Exercise brief:
Copy each line of the records below that mentions the word "memwrite".

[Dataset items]
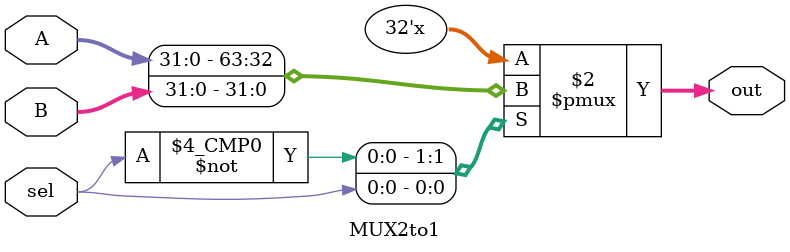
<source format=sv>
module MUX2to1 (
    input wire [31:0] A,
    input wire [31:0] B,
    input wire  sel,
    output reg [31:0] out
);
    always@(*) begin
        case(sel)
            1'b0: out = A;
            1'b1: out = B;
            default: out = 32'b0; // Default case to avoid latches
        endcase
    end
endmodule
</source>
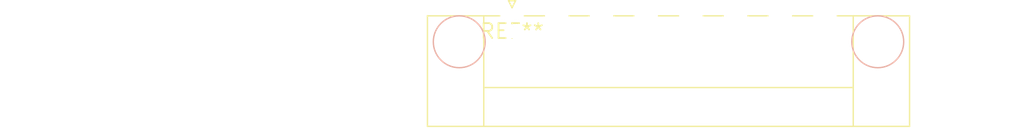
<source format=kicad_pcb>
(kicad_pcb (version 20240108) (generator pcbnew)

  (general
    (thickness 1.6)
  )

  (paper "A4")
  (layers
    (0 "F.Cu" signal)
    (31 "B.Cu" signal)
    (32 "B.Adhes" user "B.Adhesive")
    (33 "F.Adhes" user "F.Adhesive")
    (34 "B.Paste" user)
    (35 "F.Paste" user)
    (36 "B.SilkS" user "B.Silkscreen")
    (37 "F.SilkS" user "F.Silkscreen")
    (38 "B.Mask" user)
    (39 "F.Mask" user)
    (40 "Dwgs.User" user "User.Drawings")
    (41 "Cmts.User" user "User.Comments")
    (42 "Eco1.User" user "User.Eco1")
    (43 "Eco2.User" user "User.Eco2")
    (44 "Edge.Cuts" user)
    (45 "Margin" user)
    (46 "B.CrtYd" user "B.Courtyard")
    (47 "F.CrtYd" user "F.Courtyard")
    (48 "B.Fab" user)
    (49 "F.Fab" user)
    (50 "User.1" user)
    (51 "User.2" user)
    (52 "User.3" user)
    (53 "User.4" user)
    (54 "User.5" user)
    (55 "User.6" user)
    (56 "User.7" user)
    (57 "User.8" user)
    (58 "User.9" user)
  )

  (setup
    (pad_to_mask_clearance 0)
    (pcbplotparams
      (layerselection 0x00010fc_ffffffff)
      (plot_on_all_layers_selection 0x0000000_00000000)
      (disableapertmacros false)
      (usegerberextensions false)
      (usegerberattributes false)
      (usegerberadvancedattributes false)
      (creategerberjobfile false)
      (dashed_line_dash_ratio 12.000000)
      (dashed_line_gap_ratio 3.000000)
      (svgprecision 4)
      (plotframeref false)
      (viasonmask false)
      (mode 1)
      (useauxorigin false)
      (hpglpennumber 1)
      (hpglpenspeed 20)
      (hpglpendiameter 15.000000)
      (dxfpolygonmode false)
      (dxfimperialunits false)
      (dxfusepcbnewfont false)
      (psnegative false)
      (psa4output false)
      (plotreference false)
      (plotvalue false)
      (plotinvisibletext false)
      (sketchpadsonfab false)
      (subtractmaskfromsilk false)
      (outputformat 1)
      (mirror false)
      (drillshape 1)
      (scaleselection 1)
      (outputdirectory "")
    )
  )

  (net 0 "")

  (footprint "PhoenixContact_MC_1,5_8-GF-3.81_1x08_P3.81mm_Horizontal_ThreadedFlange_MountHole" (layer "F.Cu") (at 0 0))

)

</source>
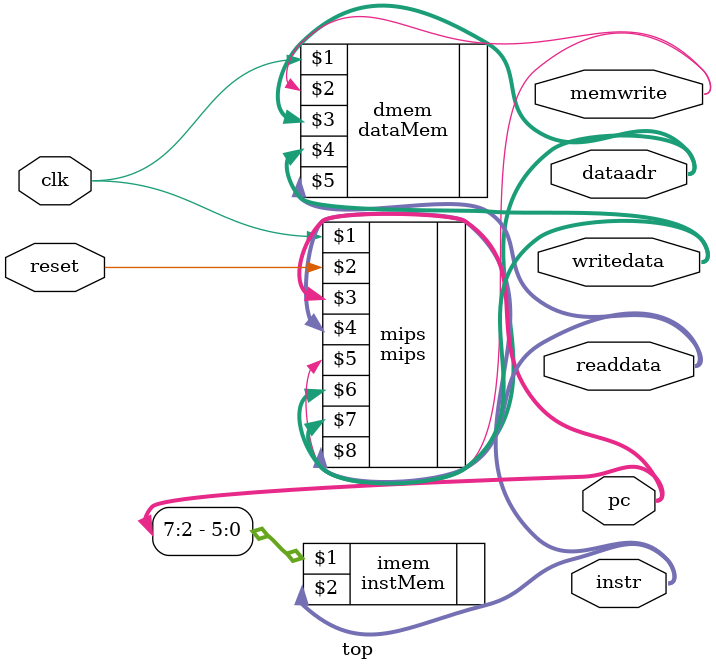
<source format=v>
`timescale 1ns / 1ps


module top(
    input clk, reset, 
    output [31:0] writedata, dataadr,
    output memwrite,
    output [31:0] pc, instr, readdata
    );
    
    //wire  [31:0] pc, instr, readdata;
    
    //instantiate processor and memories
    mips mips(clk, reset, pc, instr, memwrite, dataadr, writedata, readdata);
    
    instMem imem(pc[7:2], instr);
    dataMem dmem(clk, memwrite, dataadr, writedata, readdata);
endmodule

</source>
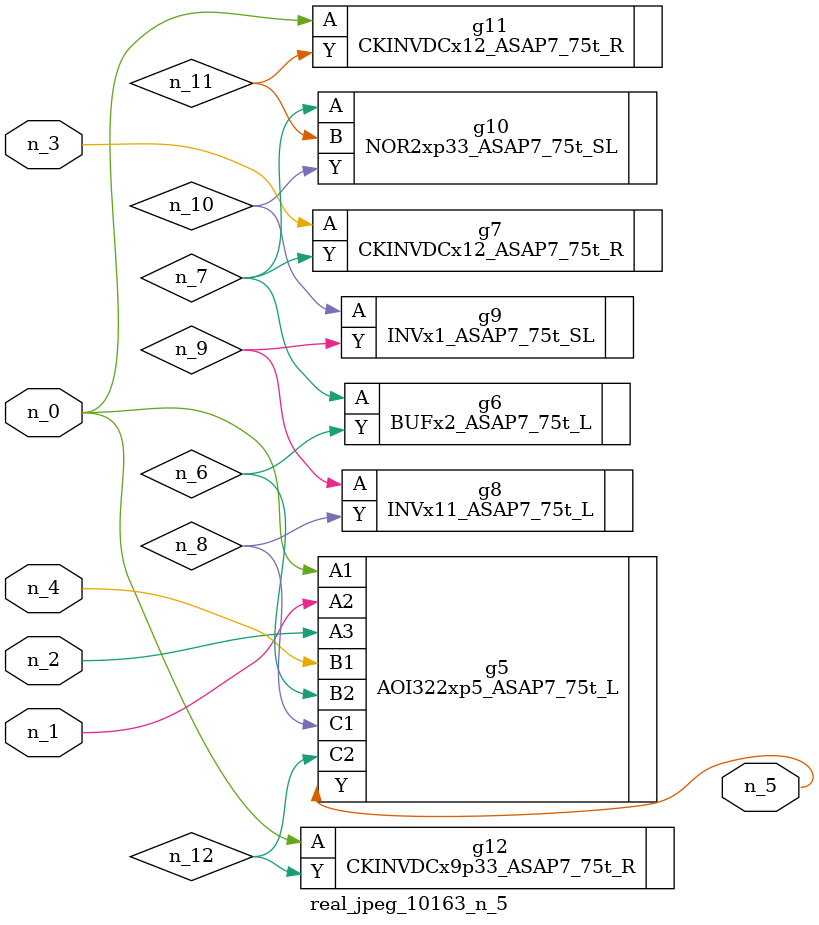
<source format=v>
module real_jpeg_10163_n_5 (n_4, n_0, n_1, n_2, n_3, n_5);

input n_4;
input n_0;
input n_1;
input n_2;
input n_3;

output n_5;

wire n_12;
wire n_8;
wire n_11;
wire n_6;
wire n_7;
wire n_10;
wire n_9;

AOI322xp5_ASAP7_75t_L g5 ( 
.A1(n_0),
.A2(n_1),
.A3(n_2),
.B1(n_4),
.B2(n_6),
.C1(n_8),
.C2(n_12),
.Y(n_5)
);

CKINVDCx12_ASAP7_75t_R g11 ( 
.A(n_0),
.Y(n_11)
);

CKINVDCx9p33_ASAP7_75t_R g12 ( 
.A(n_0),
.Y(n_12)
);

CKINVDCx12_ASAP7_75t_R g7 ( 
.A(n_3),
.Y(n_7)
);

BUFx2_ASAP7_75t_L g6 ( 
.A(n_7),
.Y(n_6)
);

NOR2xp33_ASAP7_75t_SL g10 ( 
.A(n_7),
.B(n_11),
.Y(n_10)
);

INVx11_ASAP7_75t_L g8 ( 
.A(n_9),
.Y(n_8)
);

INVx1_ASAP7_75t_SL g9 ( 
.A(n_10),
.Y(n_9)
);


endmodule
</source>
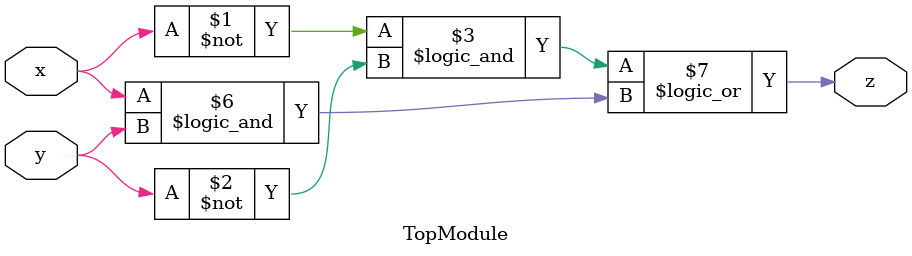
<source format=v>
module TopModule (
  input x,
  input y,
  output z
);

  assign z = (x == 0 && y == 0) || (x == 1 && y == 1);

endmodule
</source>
---
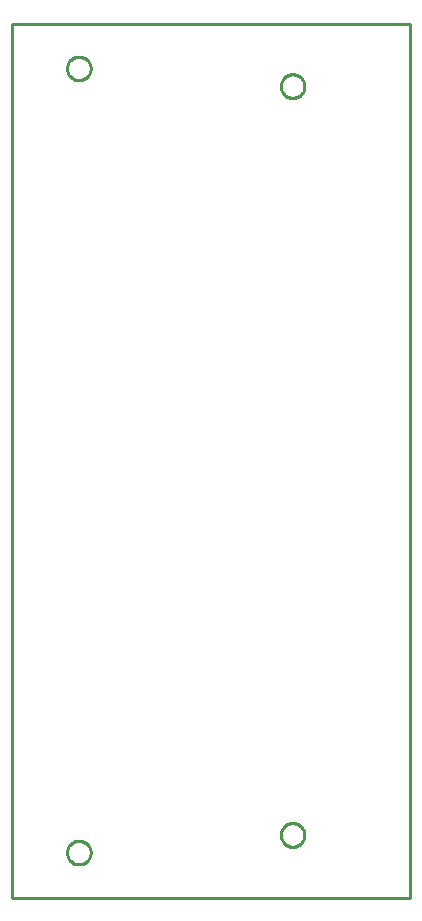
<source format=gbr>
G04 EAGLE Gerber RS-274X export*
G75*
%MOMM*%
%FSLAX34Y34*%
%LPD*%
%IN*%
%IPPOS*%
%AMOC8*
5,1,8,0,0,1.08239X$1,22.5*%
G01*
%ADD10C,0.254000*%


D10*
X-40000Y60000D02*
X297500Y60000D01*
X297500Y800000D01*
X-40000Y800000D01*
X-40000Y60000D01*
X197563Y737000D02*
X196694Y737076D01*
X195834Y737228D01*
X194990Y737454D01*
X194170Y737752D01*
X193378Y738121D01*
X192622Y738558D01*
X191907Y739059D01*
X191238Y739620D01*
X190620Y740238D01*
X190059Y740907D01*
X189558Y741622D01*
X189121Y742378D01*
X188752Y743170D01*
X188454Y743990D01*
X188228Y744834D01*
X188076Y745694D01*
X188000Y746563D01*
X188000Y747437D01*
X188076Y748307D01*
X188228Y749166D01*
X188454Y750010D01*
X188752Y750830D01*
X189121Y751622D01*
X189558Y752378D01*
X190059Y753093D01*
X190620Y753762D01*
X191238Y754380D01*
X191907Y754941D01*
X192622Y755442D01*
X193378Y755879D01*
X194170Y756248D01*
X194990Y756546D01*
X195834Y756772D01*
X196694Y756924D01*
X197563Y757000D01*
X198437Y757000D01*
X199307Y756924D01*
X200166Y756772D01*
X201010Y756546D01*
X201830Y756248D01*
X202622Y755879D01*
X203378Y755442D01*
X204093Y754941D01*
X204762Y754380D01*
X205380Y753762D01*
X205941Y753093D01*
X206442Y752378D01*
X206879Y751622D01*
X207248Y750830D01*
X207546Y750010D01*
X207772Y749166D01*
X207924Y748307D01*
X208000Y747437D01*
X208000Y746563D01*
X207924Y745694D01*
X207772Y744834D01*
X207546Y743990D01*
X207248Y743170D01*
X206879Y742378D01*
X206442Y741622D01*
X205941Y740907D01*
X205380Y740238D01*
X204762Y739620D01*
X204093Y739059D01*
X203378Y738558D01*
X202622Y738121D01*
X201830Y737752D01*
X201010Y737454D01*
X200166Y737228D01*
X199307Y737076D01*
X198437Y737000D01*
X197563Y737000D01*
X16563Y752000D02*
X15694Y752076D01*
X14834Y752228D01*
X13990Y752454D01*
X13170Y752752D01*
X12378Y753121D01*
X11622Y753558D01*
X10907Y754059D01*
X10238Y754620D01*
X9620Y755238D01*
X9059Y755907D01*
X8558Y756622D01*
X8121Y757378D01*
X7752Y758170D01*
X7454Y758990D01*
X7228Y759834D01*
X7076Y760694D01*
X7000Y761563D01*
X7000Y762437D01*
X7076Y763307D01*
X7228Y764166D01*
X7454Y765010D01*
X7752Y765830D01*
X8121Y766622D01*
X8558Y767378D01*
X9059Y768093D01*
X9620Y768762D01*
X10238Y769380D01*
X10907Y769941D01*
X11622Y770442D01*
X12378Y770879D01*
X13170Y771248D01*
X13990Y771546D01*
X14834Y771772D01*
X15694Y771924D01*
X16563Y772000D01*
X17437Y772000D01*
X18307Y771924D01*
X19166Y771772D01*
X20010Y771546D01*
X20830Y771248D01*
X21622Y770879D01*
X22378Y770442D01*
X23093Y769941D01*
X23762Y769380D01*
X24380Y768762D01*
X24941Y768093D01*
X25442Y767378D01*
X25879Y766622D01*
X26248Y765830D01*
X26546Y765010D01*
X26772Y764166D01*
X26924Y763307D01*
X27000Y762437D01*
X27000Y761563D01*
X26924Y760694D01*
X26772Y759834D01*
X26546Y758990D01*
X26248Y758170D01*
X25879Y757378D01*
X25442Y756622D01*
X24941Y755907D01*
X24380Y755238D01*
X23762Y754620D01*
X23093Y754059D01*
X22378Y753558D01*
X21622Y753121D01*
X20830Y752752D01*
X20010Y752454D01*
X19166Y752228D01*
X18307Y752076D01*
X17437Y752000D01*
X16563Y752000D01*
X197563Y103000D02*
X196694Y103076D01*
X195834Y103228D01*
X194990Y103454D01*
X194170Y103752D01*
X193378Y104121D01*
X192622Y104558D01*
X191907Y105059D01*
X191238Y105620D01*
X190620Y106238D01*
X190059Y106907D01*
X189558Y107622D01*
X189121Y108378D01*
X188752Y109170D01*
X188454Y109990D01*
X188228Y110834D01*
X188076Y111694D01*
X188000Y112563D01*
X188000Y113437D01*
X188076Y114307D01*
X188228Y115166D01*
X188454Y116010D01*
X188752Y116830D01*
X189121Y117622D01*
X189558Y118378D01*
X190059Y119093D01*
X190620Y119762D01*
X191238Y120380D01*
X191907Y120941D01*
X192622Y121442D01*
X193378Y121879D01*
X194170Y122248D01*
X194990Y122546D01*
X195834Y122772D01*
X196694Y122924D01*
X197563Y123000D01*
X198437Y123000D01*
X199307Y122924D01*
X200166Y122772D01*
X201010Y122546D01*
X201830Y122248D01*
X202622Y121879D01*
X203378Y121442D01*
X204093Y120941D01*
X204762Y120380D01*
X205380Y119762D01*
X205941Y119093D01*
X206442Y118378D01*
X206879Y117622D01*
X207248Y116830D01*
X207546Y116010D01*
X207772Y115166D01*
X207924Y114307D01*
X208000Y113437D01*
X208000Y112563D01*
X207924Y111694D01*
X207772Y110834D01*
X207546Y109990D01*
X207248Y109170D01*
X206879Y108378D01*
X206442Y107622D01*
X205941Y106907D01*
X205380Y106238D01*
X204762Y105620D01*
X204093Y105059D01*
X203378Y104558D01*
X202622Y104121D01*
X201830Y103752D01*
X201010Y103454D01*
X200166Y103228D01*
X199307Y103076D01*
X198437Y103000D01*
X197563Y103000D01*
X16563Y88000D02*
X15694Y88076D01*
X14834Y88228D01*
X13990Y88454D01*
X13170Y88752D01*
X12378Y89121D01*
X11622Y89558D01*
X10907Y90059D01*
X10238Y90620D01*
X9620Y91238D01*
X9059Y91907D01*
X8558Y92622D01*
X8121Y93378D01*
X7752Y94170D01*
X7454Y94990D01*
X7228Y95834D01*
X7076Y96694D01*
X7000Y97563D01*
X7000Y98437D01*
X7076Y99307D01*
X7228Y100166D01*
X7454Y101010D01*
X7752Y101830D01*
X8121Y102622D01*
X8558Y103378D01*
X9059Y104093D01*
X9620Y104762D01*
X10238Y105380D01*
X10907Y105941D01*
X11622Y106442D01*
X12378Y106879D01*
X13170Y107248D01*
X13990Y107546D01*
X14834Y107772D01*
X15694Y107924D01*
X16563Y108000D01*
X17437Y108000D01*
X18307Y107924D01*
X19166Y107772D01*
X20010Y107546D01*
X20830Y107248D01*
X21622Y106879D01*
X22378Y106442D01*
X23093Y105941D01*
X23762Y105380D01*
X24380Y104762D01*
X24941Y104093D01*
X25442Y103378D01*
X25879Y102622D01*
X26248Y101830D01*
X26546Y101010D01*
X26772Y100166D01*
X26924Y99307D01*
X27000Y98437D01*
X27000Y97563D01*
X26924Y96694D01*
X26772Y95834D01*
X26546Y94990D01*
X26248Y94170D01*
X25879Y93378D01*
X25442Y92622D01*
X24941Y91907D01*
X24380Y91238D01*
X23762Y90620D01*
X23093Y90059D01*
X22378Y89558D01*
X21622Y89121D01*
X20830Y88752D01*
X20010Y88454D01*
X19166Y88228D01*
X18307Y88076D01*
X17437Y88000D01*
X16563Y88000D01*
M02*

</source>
--
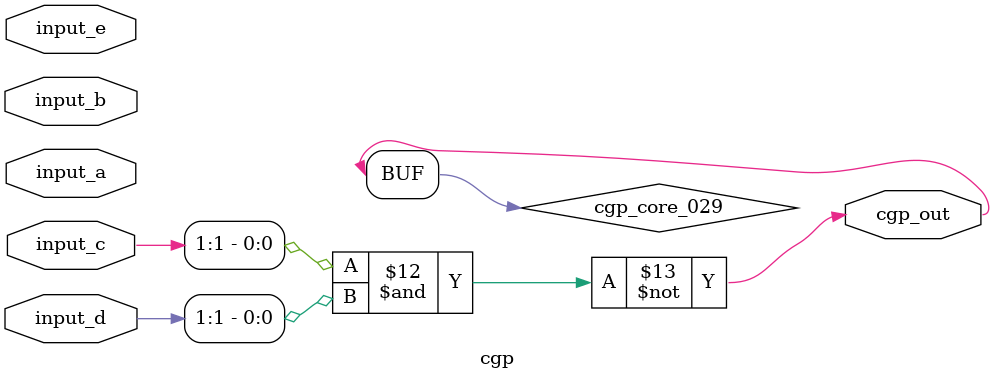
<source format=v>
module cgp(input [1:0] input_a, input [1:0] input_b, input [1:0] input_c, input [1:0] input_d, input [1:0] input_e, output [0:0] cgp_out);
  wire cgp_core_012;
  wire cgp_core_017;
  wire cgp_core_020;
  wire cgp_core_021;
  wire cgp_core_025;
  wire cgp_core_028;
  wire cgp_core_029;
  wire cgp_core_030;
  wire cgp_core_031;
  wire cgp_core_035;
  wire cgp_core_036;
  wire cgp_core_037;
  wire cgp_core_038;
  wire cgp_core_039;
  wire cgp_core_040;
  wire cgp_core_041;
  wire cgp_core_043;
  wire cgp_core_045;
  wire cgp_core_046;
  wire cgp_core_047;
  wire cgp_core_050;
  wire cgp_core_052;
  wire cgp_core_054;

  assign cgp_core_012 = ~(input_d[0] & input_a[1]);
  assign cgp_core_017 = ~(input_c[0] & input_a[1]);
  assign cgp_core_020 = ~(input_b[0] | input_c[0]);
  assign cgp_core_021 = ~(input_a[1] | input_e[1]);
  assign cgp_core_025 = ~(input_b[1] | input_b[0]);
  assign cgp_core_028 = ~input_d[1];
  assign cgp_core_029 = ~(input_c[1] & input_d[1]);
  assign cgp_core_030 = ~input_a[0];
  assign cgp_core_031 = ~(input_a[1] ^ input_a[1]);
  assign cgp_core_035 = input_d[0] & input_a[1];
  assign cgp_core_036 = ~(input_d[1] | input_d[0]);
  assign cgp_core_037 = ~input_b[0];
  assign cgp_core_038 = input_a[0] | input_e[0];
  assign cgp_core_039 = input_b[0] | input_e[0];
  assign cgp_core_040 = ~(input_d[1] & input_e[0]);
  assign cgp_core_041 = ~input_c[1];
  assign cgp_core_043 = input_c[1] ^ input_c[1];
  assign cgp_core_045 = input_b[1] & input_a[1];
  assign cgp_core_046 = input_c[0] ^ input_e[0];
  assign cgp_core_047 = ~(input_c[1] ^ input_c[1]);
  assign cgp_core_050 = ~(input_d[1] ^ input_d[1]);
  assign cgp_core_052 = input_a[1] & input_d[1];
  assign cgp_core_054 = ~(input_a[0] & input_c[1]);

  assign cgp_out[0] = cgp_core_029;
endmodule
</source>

Exercise solution:
    output memwrite,
    mips mips(clk, reset, pc, instr, memwrite, dataadr, writedata, readdata);
    dataMem dmem(clk, memwrite, dataadr, writedata, readdata);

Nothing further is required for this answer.